À ce stade, il a expliqué que ce que son parti dit, c'est qu'à un moment « critique en tant que changement de paradigme mondial », la position « ne peut pas être unilatérale » mais qu'elle « doit s'accompagner de la stratégie mondiale de l'Union européenne ». Cependant, il a dit que Sánchez « va unilatéralement en Chine ».
« Est-ce que quelqu'un sait comment cela aura un impact sur la relation avec les États-Unis? »

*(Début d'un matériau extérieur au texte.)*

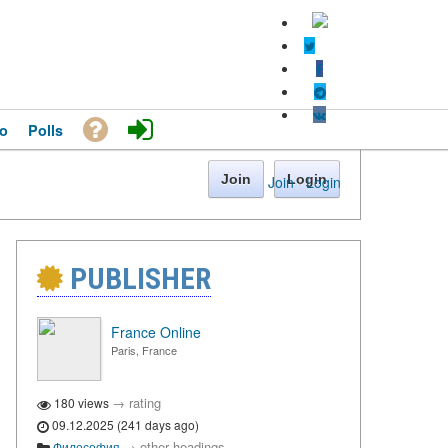
o
Polls
Join
Login
Join
·
Login
PUBLISHER
France Online
Paris, France
→
rating
180 views
09.12.2025 (241 days ago)
→
other headings
Философия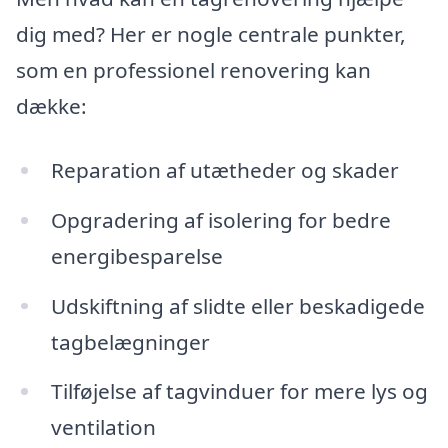
dig med? Her er nogle centrale punkter,
som en professionel renovering kan
dække:
Reparation af utætheder og skader
Opgradering af isolering for bedre
energibesparelse
Udskiftning af slidte eller beskadigede
tagbelægninger
Tilføjelse af tagvinduer for mere lys og
ventilation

Étant donné que, en 2013, le PP de Mariano Rajoy a signé un accord de collaboration avec le Parti communiste chinois, Sémper a souligné qu'il s'agissait d'un accord dans le cadre de l'UE et a ajouté que « le moment aujourd'hui est diamétralement différent ». « Si quelqu'un croit que les défis auxquels nous sommes confrontés dans le monde en 2025 sont les mêmes qu'en 2013, il a tort », a-t-il averti.
À ce stade, il a réitéré que c'est une « irresponsabilité » que Sánchez décide en ce moment « unilatéralement » voyageant en Chine « sans compter vers l'Union européenne pour quoi et avec quel objectif ». « Est-ce que quelqu'un sait quoi et avec quels accords M. Sánchez a l'intention d'obtenir en Chine? Personne ne sait. Personne ne sait comment cela aura un impact sur cela en relation, par exemple, avec les États-Unis? Personne ne le sait », a-t-il déclaré.
Quant à savoir s'il pense que l'UE doit renforcer les relations avec la Chine, Sémper a indiqué que l'Europe devait « renforcer ses relations commerciales avec tous les pays », « y compris la Chine » et a réitéré que l'Espagne doit agir de manière « coordonnée » avec l'UE. « Aller ensemble signifie être plus fort et avoir une présence internationale beaucoup plus efficace. Et cela ne peut être fait sans le parapluie de l'Union européenne », a-t-il ajouté.
« La question est de savoir pourquoi Sánchez décide unilatéralement de faire quelque chose qui ne fait aucun pays dans l'Union européenne, aucun de nos partenaires », a-t-il dit, pour ajouter que « il n'est compris » que si l'objectif est de rechercher « détourner l'attention » parce qu'avec cette visite, c'est « solidaire tout le monde ».
Pour toutes ces raisons, il a insisté sur le fait que Sánchez conçoit sa présence internationale uniquement et exclusivement en pensant à son avantage particulier. « » Plus il y a de photos ont controversé à l'étranger, moins nous parlerons de la politique nationale « , a-t-il souligné, faisant à nouveau allusion à des cas de corruption présumée qui affectent le gouvernement et le PSOE.